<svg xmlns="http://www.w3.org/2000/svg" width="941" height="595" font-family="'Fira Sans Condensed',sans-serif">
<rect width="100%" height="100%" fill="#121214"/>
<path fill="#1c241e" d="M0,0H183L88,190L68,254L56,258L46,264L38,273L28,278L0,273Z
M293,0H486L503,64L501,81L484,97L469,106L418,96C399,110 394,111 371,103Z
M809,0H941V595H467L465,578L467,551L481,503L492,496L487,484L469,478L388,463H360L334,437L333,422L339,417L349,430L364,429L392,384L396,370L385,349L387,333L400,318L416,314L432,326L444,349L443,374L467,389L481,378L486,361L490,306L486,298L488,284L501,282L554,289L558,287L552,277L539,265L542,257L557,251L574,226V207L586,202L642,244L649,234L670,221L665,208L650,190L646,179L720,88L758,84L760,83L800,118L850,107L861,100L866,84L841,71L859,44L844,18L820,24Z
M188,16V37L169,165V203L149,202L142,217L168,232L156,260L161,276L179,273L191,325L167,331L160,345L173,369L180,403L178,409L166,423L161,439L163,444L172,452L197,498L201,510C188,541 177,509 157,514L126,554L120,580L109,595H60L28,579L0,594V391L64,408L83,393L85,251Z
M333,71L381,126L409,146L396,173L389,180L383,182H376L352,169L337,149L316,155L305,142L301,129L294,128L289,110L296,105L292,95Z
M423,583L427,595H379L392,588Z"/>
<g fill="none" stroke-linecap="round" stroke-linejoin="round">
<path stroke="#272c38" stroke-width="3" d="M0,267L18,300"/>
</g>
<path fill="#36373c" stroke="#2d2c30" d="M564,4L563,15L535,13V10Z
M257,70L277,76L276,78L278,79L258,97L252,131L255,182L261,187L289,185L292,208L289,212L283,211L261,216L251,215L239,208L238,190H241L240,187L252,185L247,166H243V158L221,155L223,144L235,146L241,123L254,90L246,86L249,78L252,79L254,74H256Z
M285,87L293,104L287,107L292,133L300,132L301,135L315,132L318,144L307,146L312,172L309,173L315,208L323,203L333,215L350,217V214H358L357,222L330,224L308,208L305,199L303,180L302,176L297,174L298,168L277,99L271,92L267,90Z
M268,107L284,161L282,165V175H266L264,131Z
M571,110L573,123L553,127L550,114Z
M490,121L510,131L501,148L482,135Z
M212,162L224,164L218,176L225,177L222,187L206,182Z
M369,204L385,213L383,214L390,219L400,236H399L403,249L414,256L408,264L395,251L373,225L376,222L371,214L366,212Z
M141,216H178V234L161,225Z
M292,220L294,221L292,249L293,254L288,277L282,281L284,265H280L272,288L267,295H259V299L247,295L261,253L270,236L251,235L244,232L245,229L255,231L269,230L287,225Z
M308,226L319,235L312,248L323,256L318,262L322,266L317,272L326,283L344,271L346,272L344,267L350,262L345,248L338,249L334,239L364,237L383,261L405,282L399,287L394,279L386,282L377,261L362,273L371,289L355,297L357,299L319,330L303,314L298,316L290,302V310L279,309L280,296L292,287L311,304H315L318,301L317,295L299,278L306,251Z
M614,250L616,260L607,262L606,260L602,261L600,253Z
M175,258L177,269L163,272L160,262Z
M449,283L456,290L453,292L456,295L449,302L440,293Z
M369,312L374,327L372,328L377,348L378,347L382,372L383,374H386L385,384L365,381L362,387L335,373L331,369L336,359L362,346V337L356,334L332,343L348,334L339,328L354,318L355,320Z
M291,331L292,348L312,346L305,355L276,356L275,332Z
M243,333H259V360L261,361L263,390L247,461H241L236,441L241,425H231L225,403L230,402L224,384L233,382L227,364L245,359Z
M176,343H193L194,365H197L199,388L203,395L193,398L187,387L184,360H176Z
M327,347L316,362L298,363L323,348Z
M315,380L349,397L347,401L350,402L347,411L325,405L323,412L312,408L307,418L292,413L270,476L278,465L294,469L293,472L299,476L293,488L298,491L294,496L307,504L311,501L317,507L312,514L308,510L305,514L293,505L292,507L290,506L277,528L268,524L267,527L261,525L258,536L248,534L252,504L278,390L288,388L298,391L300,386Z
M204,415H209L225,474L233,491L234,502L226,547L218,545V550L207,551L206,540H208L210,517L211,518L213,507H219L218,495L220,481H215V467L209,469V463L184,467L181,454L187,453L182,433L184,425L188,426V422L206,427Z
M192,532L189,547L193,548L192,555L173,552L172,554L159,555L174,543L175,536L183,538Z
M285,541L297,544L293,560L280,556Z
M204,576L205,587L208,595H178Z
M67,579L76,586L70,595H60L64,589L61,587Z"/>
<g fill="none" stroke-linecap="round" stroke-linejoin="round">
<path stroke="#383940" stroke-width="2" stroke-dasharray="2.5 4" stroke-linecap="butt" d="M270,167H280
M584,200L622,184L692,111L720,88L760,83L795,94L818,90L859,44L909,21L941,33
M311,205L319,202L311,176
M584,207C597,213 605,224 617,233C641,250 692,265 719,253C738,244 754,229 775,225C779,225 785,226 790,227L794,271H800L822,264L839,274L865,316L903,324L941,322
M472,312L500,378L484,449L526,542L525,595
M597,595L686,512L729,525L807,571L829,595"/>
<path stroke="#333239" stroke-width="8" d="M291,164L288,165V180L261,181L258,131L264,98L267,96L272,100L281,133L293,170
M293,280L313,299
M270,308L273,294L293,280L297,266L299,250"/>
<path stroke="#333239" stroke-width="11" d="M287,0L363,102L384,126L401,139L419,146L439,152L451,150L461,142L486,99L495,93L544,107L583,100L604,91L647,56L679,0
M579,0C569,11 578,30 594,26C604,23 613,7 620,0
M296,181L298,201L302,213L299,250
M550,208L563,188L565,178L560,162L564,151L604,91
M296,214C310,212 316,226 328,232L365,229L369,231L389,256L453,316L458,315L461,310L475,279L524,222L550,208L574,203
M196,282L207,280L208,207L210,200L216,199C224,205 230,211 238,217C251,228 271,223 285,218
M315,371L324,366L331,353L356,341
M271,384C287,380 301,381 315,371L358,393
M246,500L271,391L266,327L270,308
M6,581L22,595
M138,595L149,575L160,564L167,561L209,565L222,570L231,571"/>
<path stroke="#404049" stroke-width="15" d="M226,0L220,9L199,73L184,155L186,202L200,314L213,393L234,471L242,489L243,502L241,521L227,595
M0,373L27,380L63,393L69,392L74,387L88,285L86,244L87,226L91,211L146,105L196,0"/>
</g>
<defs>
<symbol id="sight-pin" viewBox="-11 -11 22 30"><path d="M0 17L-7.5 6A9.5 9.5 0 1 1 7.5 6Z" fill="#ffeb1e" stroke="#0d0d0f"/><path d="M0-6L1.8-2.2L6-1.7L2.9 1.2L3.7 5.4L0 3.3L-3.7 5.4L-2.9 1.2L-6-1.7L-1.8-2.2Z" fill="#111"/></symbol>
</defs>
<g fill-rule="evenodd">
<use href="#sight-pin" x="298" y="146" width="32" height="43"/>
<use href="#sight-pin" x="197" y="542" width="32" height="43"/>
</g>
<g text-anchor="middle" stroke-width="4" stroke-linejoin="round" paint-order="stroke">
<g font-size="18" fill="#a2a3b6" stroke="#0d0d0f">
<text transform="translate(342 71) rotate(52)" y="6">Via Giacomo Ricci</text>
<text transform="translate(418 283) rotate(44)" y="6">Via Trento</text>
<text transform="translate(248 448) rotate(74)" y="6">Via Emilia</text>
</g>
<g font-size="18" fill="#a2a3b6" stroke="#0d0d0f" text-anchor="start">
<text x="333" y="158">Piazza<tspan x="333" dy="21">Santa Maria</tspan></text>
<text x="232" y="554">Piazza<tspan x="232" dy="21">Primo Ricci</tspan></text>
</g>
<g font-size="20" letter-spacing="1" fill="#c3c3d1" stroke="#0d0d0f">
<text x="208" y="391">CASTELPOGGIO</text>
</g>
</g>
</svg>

...

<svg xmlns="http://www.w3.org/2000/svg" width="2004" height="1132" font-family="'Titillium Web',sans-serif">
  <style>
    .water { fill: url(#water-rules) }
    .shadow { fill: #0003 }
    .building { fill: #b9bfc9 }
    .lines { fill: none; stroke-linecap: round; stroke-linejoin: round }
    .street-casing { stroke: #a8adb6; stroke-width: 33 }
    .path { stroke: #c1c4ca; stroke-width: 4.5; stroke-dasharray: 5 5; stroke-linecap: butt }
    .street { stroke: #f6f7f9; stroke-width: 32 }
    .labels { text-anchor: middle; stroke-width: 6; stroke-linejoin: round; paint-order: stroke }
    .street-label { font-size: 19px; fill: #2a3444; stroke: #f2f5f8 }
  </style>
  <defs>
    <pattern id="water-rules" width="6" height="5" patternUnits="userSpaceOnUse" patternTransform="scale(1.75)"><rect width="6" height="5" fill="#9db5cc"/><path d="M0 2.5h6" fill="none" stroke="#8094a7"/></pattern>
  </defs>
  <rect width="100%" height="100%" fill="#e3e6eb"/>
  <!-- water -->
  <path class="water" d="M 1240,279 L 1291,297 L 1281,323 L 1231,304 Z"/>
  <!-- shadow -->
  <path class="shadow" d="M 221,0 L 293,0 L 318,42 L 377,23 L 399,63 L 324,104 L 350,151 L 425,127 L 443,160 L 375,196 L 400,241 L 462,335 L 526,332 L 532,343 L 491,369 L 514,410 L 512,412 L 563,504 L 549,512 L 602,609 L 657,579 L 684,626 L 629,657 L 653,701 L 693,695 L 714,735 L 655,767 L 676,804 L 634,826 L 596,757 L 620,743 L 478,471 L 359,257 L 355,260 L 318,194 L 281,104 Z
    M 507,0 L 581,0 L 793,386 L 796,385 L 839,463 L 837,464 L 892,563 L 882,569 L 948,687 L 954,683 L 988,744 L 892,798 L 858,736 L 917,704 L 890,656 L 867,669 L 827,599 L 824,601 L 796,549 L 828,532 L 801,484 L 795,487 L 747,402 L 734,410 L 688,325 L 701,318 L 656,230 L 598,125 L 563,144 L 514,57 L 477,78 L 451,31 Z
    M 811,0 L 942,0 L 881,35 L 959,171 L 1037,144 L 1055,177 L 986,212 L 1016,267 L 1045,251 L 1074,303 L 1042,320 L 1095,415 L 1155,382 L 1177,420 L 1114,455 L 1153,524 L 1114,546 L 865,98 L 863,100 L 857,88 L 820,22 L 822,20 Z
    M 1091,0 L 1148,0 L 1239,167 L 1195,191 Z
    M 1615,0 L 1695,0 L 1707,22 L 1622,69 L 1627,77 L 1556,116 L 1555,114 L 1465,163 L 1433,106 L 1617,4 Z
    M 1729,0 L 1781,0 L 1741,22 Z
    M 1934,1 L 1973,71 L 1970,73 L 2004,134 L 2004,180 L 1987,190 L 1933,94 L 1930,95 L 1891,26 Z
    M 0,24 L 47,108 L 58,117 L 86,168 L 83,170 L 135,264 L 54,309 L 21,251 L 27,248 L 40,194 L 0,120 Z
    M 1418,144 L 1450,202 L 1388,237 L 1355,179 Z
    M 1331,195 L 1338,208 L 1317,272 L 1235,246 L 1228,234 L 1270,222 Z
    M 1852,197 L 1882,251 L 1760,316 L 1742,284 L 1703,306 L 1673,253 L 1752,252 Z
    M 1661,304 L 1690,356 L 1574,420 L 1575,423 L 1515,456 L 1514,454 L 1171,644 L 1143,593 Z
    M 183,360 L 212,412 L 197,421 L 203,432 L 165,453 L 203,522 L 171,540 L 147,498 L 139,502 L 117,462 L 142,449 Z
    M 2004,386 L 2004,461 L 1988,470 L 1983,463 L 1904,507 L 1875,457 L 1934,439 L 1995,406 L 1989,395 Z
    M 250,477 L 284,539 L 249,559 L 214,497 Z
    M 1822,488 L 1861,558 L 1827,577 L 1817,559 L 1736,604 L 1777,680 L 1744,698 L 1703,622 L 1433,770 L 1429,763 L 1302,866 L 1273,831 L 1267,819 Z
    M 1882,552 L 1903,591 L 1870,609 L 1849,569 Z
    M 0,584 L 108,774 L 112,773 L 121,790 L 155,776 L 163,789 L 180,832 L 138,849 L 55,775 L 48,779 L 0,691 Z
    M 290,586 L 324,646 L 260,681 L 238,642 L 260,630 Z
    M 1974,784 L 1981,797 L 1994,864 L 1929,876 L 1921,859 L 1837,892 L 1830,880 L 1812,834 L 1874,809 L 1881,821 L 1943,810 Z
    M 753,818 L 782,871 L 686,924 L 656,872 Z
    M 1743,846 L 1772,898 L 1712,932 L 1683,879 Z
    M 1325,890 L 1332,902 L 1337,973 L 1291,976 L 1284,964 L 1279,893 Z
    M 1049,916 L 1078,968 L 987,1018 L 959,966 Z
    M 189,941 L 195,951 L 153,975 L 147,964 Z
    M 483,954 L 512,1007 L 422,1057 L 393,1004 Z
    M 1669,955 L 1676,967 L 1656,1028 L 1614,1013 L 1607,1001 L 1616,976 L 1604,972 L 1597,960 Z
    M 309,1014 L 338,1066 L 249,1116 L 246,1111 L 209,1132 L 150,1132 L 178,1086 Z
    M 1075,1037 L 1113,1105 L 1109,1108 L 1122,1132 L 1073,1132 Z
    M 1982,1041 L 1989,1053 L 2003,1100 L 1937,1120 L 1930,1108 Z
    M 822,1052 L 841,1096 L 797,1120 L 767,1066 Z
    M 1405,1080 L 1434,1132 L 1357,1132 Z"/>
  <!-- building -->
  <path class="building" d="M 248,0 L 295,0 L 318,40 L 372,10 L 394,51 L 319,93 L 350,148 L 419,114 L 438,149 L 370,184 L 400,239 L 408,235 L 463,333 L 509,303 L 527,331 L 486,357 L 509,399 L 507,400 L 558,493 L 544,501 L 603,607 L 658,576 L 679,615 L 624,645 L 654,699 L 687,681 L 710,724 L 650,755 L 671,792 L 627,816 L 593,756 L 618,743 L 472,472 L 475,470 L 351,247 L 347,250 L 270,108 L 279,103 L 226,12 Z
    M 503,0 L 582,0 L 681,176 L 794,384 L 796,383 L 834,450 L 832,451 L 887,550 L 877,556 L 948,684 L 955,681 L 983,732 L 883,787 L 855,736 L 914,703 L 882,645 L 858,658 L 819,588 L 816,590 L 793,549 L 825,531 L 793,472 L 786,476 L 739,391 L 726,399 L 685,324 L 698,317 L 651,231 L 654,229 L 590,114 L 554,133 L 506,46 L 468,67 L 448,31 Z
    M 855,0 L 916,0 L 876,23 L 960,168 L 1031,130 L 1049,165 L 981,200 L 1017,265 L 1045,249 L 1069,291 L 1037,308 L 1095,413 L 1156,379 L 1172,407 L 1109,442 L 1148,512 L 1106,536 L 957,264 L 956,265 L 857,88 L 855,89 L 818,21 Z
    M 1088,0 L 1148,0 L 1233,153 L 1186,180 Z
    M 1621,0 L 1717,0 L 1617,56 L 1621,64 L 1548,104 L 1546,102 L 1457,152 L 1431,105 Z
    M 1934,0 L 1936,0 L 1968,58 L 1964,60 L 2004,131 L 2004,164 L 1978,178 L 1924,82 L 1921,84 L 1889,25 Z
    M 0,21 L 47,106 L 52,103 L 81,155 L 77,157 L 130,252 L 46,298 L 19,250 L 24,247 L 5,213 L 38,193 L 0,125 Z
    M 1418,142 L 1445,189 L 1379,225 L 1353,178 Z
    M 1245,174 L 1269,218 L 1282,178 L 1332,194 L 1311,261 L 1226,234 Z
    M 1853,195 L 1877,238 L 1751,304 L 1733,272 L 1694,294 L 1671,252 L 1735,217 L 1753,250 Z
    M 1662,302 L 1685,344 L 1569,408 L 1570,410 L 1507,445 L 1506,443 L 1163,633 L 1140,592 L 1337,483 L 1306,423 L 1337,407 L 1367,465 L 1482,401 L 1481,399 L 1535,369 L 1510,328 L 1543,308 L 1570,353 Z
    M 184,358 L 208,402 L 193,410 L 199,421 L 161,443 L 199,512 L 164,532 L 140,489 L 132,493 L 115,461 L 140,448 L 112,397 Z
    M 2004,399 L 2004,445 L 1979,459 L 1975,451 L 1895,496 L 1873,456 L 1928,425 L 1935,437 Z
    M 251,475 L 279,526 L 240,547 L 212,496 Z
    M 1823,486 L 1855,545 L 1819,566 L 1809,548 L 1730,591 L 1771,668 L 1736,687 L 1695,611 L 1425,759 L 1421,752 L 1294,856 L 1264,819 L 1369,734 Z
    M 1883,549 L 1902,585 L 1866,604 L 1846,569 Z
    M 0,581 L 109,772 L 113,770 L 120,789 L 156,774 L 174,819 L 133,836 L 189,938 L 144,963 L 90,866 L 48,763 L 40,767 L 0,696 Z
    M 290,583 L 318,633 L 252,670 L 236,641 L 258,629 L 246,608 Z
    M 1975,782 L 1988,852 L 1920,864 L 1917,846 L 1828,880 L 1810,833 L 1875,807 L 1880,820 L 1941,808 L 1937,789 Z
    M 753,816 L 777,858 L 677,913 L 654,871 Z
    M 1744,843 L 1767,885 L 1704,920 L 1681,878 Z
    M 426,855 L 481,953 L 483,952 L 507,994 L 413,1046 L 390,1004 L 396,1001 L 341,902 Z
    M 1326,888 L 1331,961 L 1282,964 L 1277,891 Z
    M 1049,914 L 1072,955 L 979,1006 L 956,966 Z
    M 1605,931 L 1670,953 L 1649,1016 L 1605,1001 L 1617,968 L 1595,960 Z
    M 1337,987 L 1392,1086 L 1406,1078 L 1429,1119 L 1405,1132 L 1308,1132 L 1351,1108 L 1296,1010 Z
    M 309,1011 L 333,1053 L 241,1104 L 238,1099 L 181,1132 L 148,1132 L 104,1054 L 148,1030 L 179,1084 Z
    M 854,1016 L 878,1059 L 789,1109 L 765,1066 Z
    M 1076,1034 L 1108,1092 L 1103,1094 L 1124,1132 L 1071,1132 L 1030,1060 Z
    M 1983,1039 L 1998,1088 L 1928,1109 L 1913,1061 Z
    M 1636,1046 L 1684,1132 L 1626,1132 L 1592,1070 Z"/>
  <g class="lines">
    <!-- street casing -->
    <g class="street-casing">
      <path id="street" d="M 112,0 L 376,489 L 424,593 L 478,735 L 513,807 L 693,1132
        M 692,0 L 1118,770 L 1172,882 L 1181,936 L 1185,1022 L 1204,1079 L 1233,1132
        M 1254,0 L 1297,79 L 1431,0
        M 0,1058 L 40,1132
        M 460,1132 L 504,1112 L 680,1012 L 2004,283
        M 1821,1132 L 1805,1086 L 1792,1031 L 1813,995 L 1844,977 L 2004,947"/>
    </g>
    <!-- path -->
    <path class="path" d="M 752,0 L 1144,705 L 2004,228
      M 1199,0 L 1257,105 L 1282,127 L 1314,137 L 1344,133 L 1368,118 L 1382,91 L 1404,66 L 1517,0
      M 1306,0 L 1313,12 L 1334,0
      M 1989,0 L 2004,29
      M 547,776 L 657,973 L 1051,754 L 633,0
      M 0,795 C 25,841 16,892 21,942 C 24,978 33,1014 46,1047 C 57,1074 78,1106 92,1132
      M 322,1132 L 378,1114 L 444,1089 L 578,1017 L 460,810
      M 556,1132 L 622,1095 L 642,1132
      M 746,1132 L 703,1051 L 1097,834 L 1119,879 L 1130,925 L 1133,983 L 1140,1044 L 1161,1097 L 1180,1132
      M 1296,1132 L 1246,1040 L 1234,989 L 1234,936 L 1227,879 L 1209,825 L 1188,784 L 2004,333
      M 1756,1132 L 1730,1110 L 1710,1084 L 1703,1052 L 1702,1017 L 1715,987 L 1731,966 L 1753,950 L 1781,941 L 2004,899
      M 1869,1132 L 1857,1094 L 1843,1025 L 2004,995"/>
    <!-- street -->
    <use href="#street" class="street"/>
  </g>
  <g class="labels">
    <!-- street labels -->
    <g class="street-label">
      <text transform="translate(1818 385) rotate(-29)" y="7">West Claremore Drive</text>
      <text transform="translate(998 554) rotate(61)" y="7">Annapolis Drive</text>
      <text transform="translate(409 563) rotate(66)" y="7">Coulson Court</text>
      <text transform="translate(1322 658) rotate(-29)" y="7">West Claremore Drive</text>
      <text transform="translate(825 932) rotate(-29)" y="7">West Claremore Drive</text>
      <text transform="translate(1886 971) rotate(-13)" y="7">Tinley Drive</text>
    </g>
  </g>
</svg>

WHAT YOU SHOULD DO → Transcribe the records above exactly, beginning at the line that contains "M285,541L297,544L293,560L280,556Z" and ending with the line that contains "M293,280L313,299", both included, and nothing else.

COMPLETED EXERCISE →
M285,541L297,544L293,560L280,556Z
M204,576L205,587L208,595H178Z
M67,579L76,586L70,595H60L64,589L61,587Z"/>
<g fill="none" stroke-linecap="round" stroke-linejoin="round">
<path stroke="#383940" stroke-width="2" stroke-dasharray="2.5 4" stroke-linecap="butt" d="M270,167H280
M584,200L622,184L692,111L720,88L760,83L795,94L818,90L859,44L909,21L941,33
M311,205L319,202L311,176
M584,207C597,213 605,224 617,233C641,250 692,265 719,253C738,244 754,229 775,225C779,225 785,226 790,227L794,271H800L822,264L839,274L865,316L903,324L941,322
M472,312L500,378L484,449L526,542L525,595
M597,595L686,512L729,525L807,571L829,595"/>
<path stroke="#333239" stroke-width="8" d="M291,164L288,165V180L261,181L258,131L264,98L267,96L272,100L281,133L293,170
M293,280L313,299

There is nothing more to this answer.